UrbanRedevelopment: A coal yard on a quarter of an acre near Baggot Street could make a record €8.5 million for a residential infill site. Jack Fagan reports.
Dublin city's second last coal yard has closed following a decision by the owners to sell it for an apartment development.
Dunnes Coal Yard, which has been trading off Baggot Street Bridge at 50 Percy Place, Dublin 4, since 1895, could well set a record price for an infill residential site when it is sold by tender through Ganly Walters on June 22nd.
The last remaining coal yard is run by Gordons at Portobello, Dublin 8.
Though no guide price is being issued, some valuers have estimated that the quarter-acre site at 50 Percy Place should easily make over €8.5 million, given its superb location in one of the most vibrant, yet safe, areas of the city.
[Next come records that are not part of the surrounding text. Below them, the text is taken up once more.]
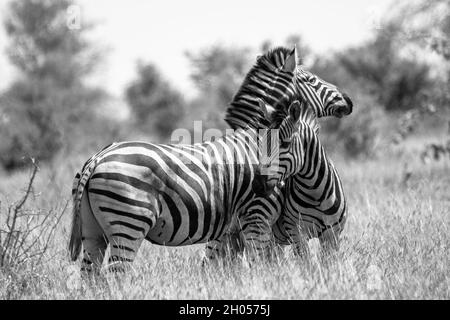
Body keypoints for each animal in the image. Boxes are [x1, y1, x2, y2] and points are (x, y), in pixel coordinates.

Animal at [67, 98, 306, 272]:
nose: (259, 184)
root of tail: (98, 157)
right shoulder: (257, 216)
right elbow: (263, 263)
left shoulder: (229, 229)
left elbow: (219, 266)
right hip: (129, 222)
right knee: (116, 273)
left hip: (92, 230)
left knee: (90, 274)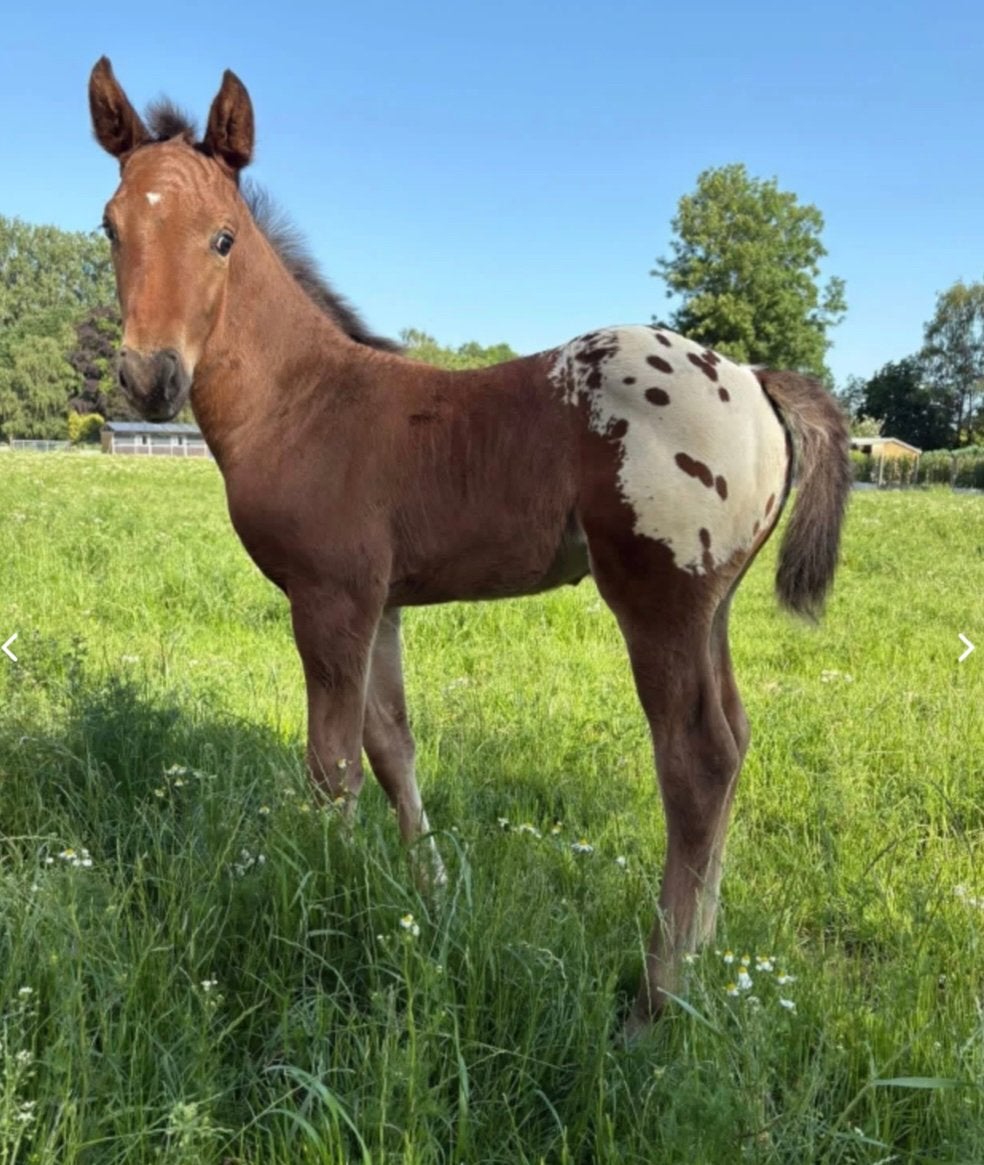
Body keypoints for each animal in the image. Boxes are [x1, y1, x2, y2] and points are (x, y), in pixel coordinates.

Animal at [88, 57, 851, 1035]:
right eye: (110, 227)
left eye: (222, 238)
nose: (150, 378)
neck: (305, 401)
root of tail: (751, 378)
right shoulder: (378, 603)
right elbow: (391, 746)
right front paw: (431, 896)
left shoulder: (328, 598)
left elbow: (331, 765)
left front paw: (324, 917)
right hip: (710, 605)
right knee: (738, 738)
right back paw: (706, 952)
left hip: (658, 603)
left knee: (697, 762)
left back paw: (655, 998)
It also has frontage directly on to the Grand Canal. Apartments in the immediate area fetch top prices because of the convenience of being half way between the city centre and Ballsbridge.
It is about 150 metres from the junction of Upper Baggot Street and Haddington Road, where there is a good mixture of restaurants and bars. A house on the site will be demolished as part of the redevelopment.
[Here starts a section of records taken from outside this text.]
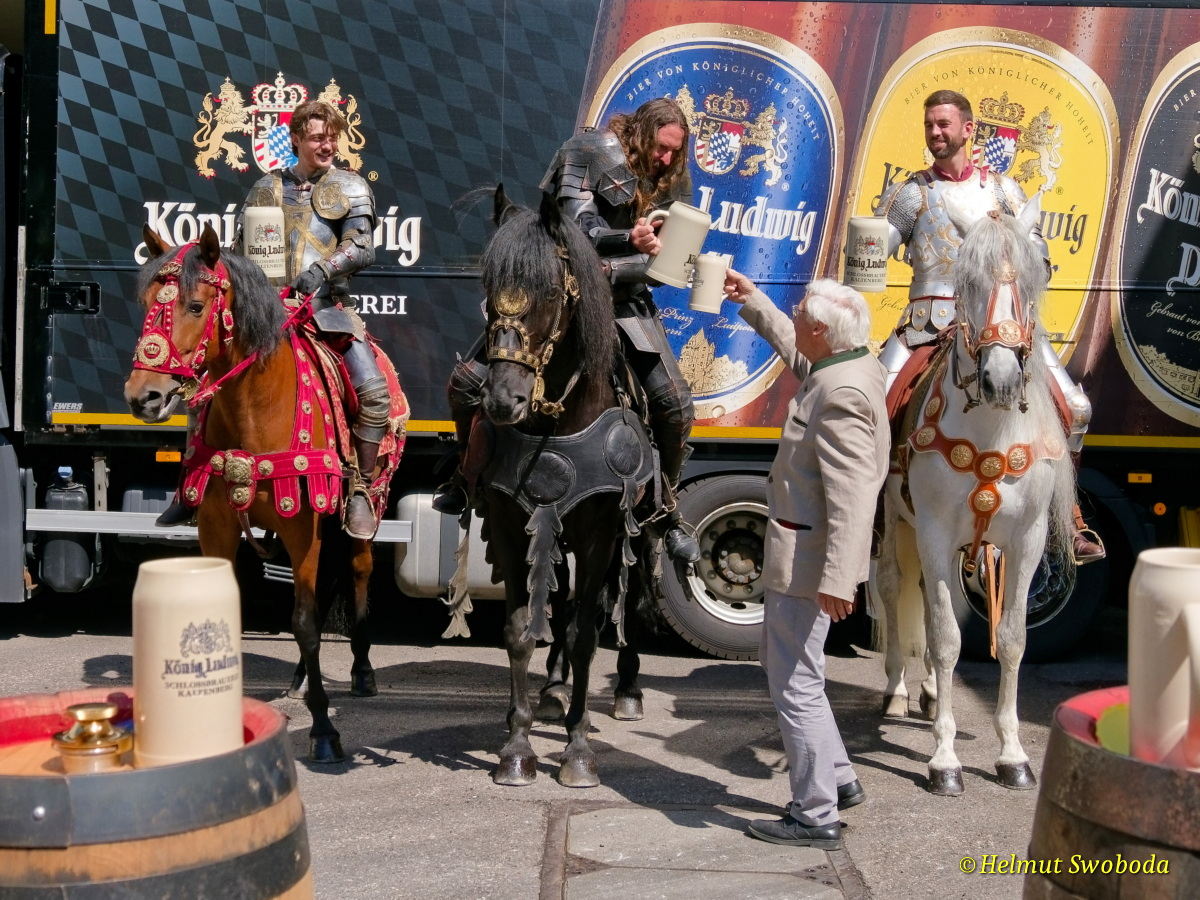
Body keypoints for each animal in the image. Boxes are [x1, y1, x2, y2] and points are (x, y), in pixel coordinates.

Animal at [123, 224, 406, 763]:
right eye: (144, 303)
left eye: (195, 306)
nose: (143, 396)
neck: (254, 409)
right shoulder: (216, 528)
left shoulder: (304, 527)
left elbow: (306, 622)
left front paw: (324, 731)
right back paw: (299, 681)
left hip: (362, 506)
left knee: (357, 570)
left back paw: (361, 671)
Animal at [450, 187, 658, 787]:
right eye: (489, 290)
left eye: (546, 293)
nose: (502, 400)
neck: (558, 423)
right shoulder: (513, 521)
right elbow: (523, 627)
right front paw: (517, 747)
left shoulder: (602, 529)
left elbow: (589, 633)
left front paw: (578, 751)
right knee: (561, 608)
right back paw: (552, 691)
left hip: (642, 529)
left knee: (630, 601)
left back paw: (627, 689)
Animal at [872, 203, 1076, 795]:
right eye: (967, 284)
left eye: (1031, 281)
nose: (1000, 379)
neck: (991, 430)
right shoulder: (936, 533)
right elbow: (945, 641)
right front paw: (944, 761)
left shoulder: (1025, 540)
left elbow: (1010, 639)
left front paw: (1012, 756)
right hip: (895, 520)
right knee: (892, 586)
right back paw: (897, 691)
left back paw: (928, 693)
Keiron Diamond of the selling agents described the coal yard as "easily the best apartment site near the city centre".
It is that and more. Because the plot has a mixed commercial and residential zoning, architect John Fleming suggests that if the planners give permission for a five-storey block in keeping with heights in the immediate area, the site could accommodate 40 one and two-bedroom apartments over a retail or office premises of 125sq m (1,346sq ft).
Most of the apartments would be two-bedroom units. There is also scope to provide 24 basement car-parking spaces.
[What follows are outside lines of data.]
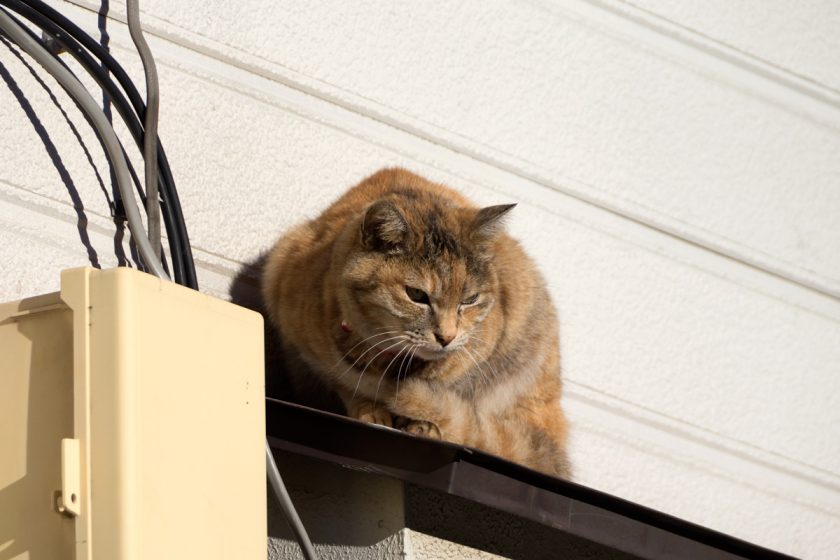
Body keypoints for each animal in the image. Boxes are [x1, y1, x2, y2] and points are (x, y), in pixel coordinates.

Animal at [260, 166, 572, 476]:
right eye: (417, 295)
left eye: (469, 300)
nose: (447, 336)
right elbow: (347, 385)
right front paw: (370, 410)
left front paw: (423, 423)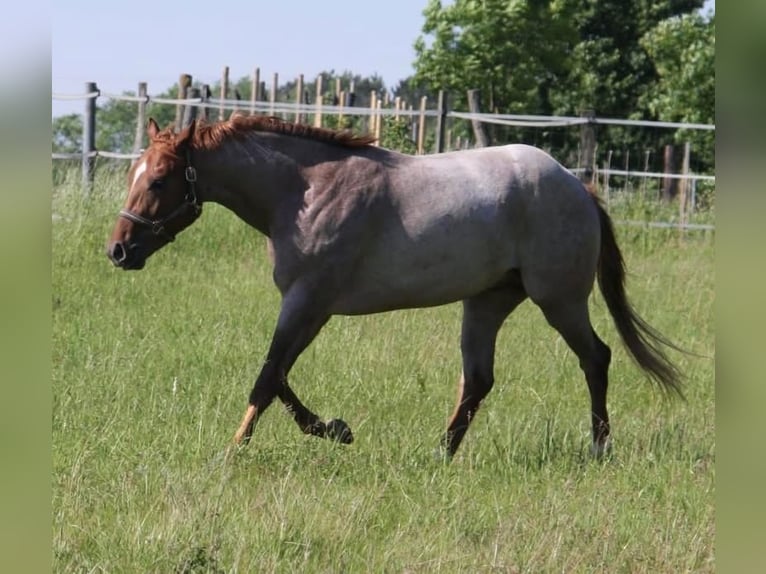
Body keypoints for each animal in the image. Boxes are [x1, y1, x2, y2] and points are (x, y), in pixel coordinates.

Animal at [106, 115, 682, 459]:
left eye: (158, 179)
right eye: (135, 174)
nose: (118, 251)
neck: (304, 192)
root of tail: (577, 186)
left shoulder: (309, 301)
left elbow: (267, 377)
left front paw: (233, 450)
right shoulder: (306, 304)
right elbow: (279, 373)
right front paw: (336, 428)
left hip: (558, 299)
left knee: (596, 358)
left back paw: (600, 448)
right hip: (488, 301)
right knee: (478, 381)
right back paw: (439, 454)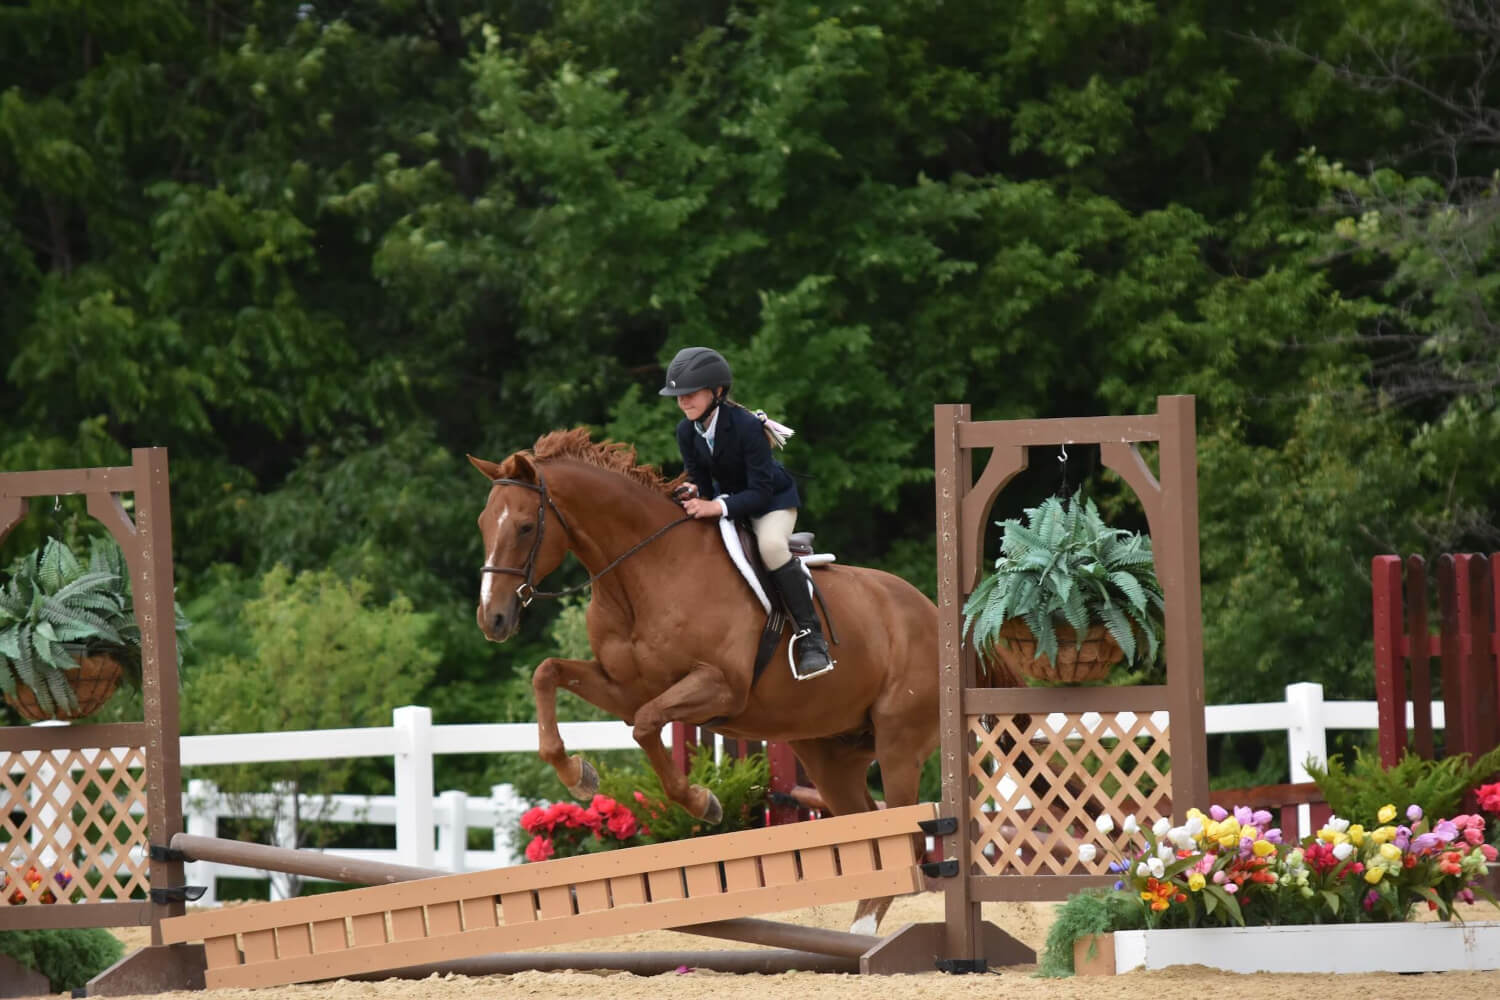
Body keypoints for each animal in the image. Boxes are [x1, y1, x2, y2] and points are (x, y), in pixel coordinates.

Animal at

Apartment sites in the south inner city have been virtually unobtainable in recent years and those that went for sale on the open market made top prices.
There are any number of buyers in the market for sites in this area largely because of the insatiable demand for apartments in good city centre areas.
These are still letting exceptionally well in a mixed market that has seen most of the new business going into the city centre.
Most young people have a strong preference for renting close to the city centre near their workplace and social attractions.